Hiring Tool Bias: Amazon’s Experience

Similarly, from 2014 to 2015, Amazon was working on a hiring tool to help cut down and score the vast number of applications. When researchers started testing the tool, they noticed that it was systematically penalizing applications from women. What was interesting was that binary sex was not actually a feature that the model could see when evaluating a new application. However, it noticed the presence of the word “women’s” in the resume, such as “women’s chess club captain,” and downgraded applicants from several well-known women’s colleges. These patterns were not coded into the model. Rather, the model had learned patterns from 10 years of hiring data in a male-dominated industry, where most resumes, especially those for hired candidates, came from men. This is an example of societal bias perpetuated by the model.

Intervention Stages for Bias Mitigation

When trying to mitigate statistical bias in machine learning models, there are three main intervention points: pre-processing, in-processing, and post-processing. 

Pre-processing approaches adjust the data before beginning the model training process. This could be through collecting more data, deriving different features or selecting relevant features, re-weighting the data, or curating a more balanced subset of the data. As many instances of algorithmic bias can be traced to imbalances in the dataset, such as in the Amazon hiring and “Gender Shades” examples, collecting higher-quality data can be very beneficial. The downsides to pre-processing approaches for mitigating bias are that collecting more data can be expensive or difficult, many approaches do not have theoretical guarantees on the downstream bias mitigation effects, and it can be difficult to address embedded societal bias distinct from representational concerns.

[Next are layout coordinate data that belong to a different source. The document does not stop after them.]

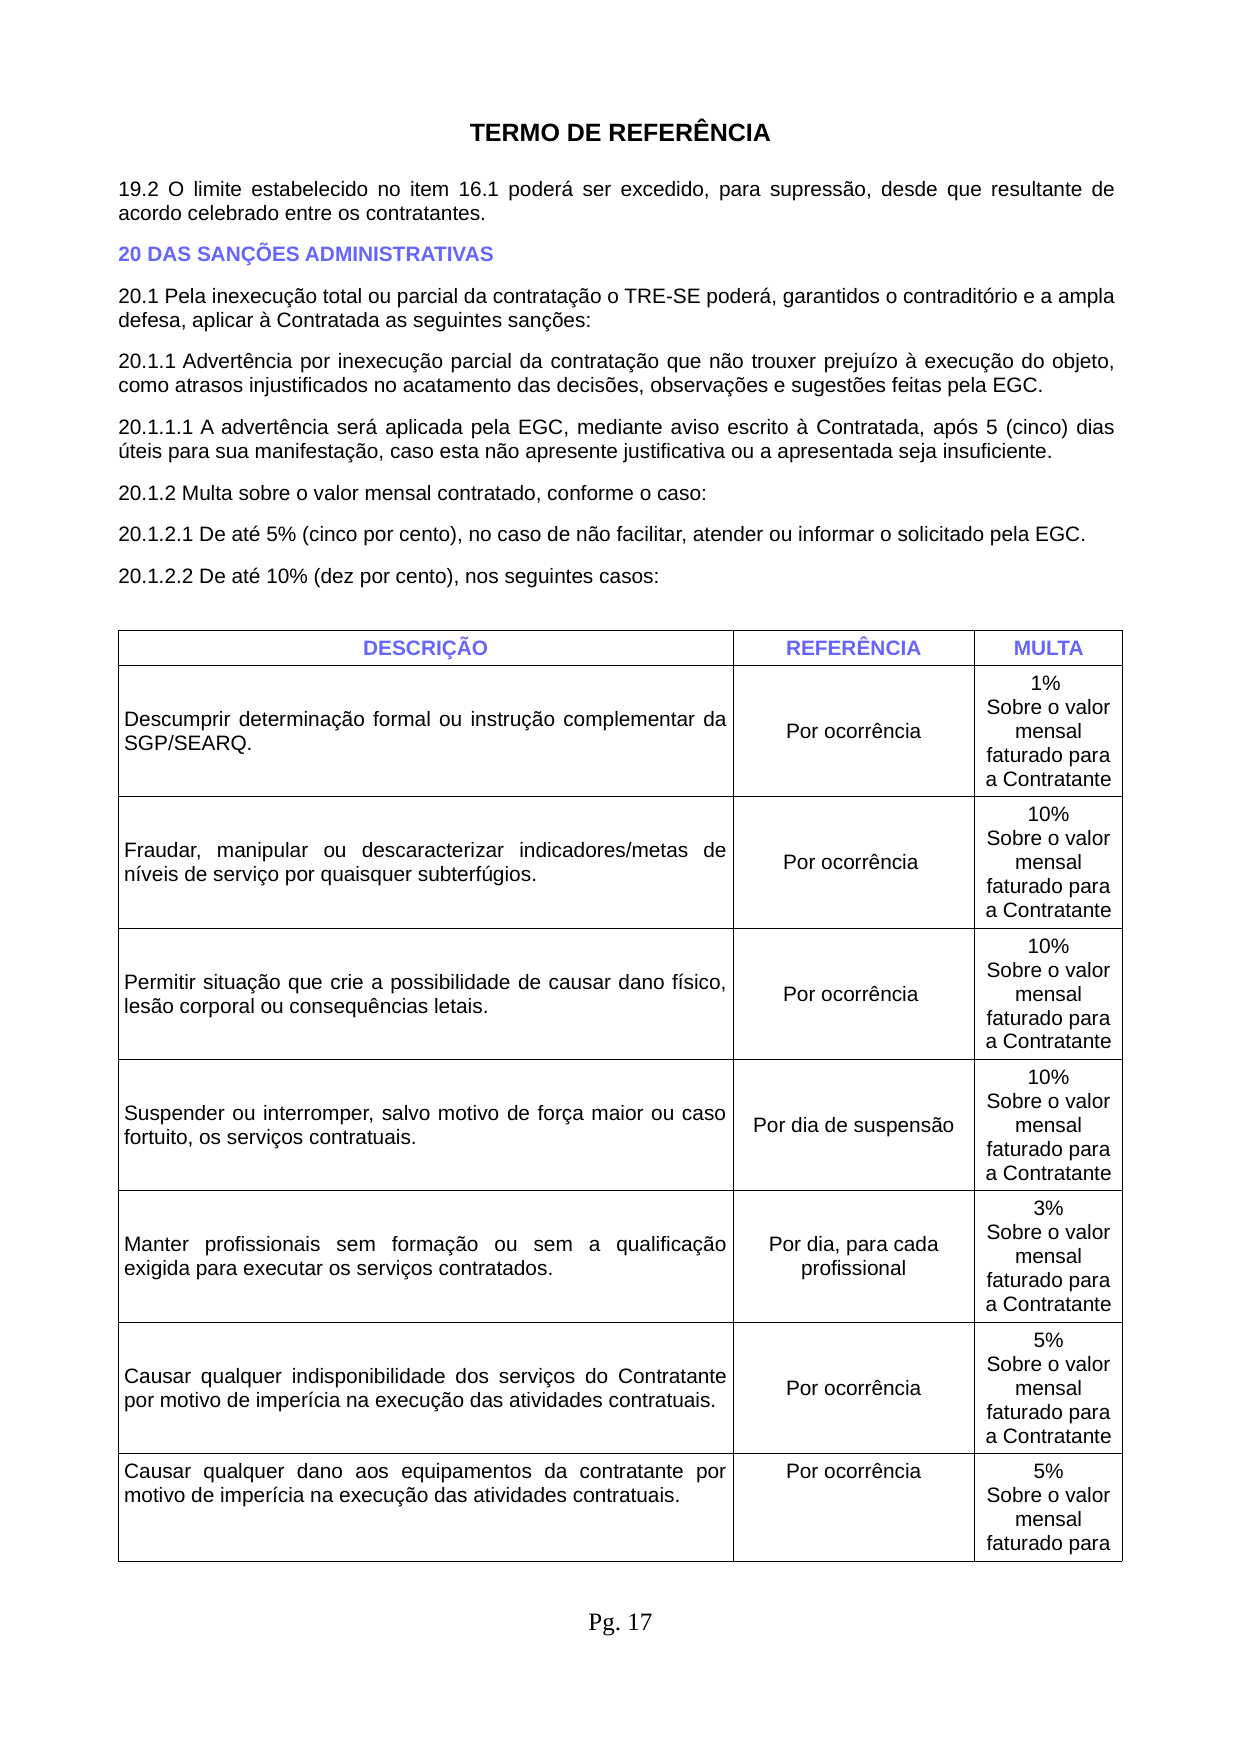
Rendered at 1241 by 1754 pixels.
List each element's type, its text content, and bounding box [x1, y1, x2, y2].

table_cell 3% Sobre o valor mensal faturado para a Contratante [975, 1191, 1122, 1322]
text 20.1 Pela inexecução total ou parcial da contratação o TRE-SE poderá, garantidos o contraditório e a ampla defesa, aplicar à Contratada as seguintes sanções: [118, 284, 1116, 332]
table_cell Por dia de suspensão [734, 1060, 974, 1190]
table_cell 10% Sobre o valor mensal faturado para a Contratante [975, 929, 1122, 1059]
text 20.1.1 Advertência por inexecução parcial da contratação que não trouxer prejuízo à execução do objeto, como atrasos injustificados no acatamento das decisões, observações e sugestões feitas pela EGC. [118, 349, 1116, 397]
text 20 DAS SANÇÕES ADMINISTRATIVAS [118, 242, 1116, 266]
table_cell Manter profissionais sem formação ou sem a qualificação exigida para executar os serviços contratados. [119, 1191, 733, 1322]
text 20.1.1.1 A advertência será aplicada pela EGC, mediante aviso escrito à Contratada, após 5 (cinco) dias úteis para sua manifestação, caso esta não apresente justificativa ou a apresentada seja insuficiente. [118, 415, 1116, 463]
text 20.1.2.2 De até 10% (dez por cento), nos seguintes casos: [118, 564, 1116, 588]
table_cell 1% Sobre o valor mensal faturado para a Contratante [975, 666, 1122, 796]
table_cell Causar qualquer indisponibilidade dos serviços do Contratante por motivo de imperícia na execução das atividades contratuais. [119, 1323, 733, 1453]
table_cell 10% Sobre o valor mensal faturado para a Contratante [975, 797, 1122, 928]
table_cell Permitir situação que crie a possibilidade de causar dano físico, lesão corporal ou consequências letais. [119, 929, 733, 1059]
table_cell 5% Sobre o valor mensal faturado para [975, 1454, 1122, 1561]
table_header MULTA [975, 631, 1122, 665]
table_cell Descumprir determinação formal ou instrução complementar da SGP/SEARQ. [119, 666, 733, 796]
table_cell Fraudar, manipular ou descaracterizar indicadores/metas de níveis de serviço por quaisquer subterfúgios. [119, 797, 733, 928]
table_cell 10% Sobre o valor mensal faturado para a Contratante [975, 1060, 1122, 1190]
table_header DESCRIÇÃO [119, 631, 733, 665]
table_cell 5% Sobre o valor mensal faturado para a Contratante [975, 1323, 1122, 1453]
table_cell Por dia, para cada profissional [734, 1191, 974, 1322]
text 19.2 O limite estabelecido no item 16.1 poderá ser excedido, para supressão, desde que resultante de acordo celebrado entre os contratantes. [118, 176, 1116, 224]
table_cell Por ocorrência [734, 666, 974, 796]
table_header REFERÊNCIA [734, 631, 974, 665]
table_cell Causar qualquer dano aos equipamentos da contratante por motivo de imperícia na execução das atividades contratuais. [119, 1454, 733, 1561]
text 20.1.2 Multa sobre o valor mensal contratado, conforme o caso: [118, 481, 1116, 504]
table_cell Por ocorrência [734, 929, 974, 1059]
table_cell Por ocorrência [734, 1323, 974, 1453]
table_cell Por ocorrência [734, 797, 974, 928]
table_cell Por ocorrência [734, 1454, 974, 1561]
table_cell Suspender ou interromper, salvo motivo de força maior ou caso fortuito, os serviços contratuais. [119, 1060, 733, 1190]
text 20.1.2.1 De até 5% (cinco por cento), no caso de não facilitar, atender ou informar o solicitado pela EGC. [118, 522, 1116, 546]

In-processing approaches take the data as given and adjust the model-training process itself. In particular, the training process and loss function are modified so that fairness considerations are considered rather than just overall accuracy. For example, mistakes on certain groups or certain types of mistakes might be counted more heavily in the training process. One type of in-processing method is to find a statistical model that minimizes the maximal group error rate among pre-defined groups.  

In-processing methods can be effective if one wants provable guarantees on bias mitigation or to achieve some type of trade-off between fairness and accuracy of models. For expensive training procedures, however, it may be infeasible to train a new model from scratch to address bias concerns.

Post-processing approaches take a fully trained model and adjust the outputs to reduce bias. For example, threshold adjustment is a popular approach that might use a different threshold on some prediction or label (such as a test score or credit score) to give a positive classification for different groups. Other approaches, adopted in medical settings, such as multi-calibration, may carefully shift predictions for intersectional group membership to improve accuracy overall and for intersectional identities. Finally, post-processing could involve last-layer tuning of neural networks or fine-tuning the results of large language models. Post-processing approaches tend to be effective in improving overall accuracy and are computationally efficient, though, because the adjustments are typically made as a direct function of sensitive group (or predicted sensitive group) membership, they may not be feasible if those operations are disallowed or not preferred.

Tackling Algorithmic Discrimination

Algorithmic bias and discrimination are complex topics with many angles – they can occur naturally through the machine learning training process and can be very damaging, especially if we do not anticipate them and do not try to mitigate performance discrepancies. When thinking about how to intervene on algorithmic bias, it can be helpful to think about the three broad types of interventions – pre-processing, in-processing, and post-processing approaches – and carefully consider the pros and cons of each when deciding which to use. They may also be used in conjunction, which leaves ample room for creative problem-solving when tackling machine bias and discrimination.